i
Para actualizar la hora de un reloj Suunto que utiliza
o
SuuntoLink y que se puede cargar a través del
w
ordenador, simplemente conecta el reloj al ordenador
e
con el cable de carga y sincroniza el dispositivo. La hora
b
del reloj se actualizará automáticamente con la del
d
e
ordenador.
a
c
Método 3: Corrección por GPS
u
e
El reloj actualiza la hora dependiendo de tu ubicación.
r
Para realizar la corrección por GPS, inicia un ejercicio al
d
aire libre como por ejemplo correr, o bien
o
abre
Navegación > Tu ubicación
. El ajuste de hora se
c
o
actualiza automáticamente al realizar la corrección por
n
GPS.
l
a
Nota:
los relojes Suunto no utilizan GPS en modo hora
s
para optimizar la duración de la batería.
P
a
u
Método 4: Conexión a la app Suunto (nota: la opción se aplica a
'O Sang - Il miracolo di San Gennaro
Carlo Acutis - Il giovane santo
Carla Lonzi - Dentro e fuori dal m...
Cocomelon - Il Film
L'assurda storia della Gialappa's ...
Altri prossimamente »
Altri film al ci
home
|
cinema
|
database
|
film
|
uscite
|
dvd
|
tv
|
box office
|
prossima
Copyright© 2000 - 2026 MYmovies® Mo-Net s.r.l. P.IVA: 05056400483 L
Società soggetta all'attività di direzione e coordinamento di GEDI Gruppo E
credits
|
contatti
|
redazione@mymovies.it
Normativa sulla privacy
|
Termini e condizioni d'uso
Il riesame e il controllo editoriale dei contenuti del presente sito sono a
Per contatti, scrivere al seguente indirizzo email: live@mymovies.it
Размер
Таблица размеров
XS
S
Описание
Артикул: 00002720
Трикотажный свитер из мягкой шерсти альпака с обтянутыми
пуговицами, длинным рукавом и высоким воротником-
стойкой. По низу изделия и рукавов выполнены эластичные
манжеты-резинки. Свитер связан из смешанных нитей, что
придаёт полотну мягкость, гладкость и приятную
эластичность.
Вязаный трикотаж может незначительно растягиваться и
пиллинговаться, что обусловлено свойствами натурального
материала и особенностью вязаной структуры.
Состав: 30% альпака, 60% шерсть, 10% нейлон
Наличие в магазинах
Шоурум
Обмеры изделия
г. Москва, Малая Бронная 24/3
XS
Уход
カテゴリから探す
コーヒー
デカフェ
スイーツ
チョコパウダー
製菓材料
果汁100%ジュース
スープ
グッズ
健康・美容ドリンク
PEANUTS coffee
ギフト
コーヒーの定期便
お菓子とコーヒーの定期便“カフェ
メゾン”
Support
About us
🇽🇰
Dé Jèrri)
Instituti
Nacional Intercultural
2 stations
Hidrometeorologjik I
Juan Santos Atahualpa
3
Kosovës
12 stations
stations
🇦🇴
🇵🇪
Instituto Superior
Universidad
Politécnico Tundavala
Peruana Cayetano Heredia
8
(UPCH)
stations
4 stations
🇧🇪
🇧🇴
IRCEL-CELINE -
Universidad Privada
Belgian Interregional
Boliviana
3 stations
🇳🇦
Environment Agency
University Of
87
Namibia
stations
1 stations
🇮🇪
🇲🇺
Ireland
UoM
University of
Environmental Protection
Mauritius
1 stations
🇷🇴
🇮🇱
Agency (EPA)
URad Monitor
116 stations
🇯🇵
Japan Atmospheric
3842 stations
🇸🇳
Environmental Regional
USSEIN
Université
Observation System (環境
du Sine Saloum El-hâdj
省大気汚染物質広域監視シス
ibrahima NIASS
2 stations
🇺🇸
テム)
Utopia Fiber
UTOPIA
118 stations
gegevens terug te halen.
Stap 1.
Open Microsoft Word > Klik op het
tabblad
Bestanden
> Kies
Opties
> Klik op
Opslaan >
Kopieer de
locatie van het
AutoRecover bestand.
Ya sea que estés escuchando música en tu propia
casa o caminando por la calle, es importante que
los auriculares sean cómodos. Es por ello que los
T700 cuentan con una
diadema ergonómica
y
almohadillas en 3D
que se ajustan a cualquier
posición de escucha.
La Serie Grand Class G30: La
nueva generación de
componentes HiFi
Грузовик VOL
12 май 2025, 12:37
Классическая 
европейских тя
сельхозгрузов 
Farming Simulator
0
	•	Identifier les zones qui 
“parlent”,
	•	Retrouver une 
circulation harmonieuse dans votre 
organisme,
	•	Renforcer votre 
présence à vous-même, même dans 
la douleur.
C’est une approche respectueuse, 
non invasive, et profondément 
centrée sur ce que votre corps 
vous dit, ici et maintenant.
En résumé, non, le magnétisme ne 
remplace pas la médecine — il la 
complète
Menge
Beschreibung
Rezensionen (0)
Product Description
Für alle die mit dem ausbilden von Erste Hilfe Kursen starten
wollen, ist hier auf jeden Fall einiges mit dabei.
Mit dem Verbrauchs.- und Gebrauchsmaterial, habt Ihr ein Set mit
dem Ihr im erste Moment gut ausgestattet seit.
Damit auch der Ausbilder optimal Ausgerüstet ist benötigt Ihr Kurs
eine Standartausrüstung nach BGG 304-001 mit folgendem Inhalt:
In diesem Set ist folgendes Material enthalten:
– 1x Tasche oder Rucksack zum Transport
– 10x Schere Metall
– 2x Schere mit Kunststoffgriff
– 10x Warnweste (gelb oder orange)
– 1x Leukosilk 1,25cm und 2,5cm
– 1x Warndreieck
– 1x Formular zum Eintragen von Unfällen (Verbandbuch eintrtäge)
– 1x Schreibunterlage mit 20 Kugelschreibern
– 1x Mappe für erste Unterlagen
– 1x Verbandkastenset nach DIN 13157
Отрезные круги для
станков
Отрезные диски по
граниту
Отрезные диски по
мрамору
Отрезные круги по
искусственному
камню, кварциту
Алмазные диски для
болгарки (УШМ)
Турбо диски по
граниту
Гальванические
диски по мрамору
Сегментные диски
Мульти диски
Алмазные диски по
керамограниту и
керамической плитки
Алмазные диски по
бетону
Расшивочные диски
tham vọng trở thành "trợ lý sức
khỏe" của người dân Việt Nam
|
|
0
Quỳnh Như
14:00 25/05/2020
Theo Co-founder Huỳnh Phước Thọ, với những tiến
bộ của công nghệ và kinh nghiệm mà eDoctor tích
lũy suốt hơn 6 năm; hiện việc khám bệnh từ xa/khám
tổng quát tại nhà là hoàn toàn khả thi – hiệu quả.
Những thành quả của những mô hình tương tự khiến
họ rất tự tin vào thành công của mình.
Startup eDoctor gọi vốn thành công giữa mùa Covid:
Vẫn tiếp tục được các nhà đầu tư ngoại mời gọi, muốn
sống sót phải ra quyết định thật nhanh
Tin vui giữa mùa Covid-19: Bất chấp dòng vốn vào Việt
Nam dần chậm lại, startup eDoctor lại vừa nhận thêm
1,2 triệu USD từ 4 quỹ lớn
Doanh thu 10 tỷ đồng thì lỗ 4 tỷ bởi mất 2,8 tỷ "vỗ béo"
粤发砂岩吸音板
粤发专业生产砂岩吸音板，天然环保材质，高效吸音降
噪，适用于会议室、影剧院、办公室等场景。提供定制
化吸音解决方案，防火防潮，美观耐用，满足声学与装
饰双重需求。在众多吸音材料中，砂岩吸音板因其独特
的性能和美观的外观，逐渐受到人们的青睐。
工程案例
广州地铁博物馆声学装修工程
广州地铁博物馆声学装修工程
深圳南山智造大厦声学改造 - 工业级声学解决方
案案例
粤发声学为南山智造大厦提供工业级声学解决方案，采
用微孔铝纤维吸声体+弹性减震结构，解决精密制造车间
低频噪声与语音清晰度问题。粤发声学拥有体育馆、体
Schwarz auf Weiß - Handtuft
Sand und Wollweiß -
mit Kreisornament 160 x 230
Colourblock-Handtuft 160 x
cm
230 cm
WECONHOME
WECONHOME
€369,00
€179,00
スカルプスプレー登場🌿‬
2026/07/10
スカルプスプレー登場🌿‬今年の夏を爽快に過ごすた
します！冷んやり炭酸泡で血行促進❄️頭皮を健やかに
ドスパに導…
================
**WHAT TO DO**
Copy the rows from the beginning through the line with "Cocomelon - Il Film", replacing "ordenador" with "computadora" and changing nothing else. Return only those lines.

**RESULT**
i
Para actualizar la hora de un reloj Suunto que utiliza
o
SuuntoLink y que se puede cargar a través del
w
computadora, simplemente conecta el reloj al computadora
e
con el cable de carga y sincroniza el dispositivo. La hora
b
del reloj se actualizará automáticamente con la del
d
e
computadora.
a
c
Método 3: Corrección por GPS
u
e
El reloj actualiza la hora dependiendo de tu ubicación.
r
Para realizar la corrección por GPS, inicia un ejercicio al
d
aire libre como por ejemplo correr, o bien
o
abre
Navegación > Tu ubicación
. El ajuste de hora se
c
o
actualiza automáticamente al realizar la corrección por
n
GPS.
l
a
Nota:
los relojes Suunto no utilizan GPS en modo hora
s
para optimizar la duración de la batería.
P
a
u
Método 4: Conexión a la app Suunto (nota: la opción se aplica a
'O Sang - Il miracolo di San Gennaro
Carlo Acutis - Il giovane santo
Carla Lonzi - Dentro e fuori dal m...
Cocomelon - Il Film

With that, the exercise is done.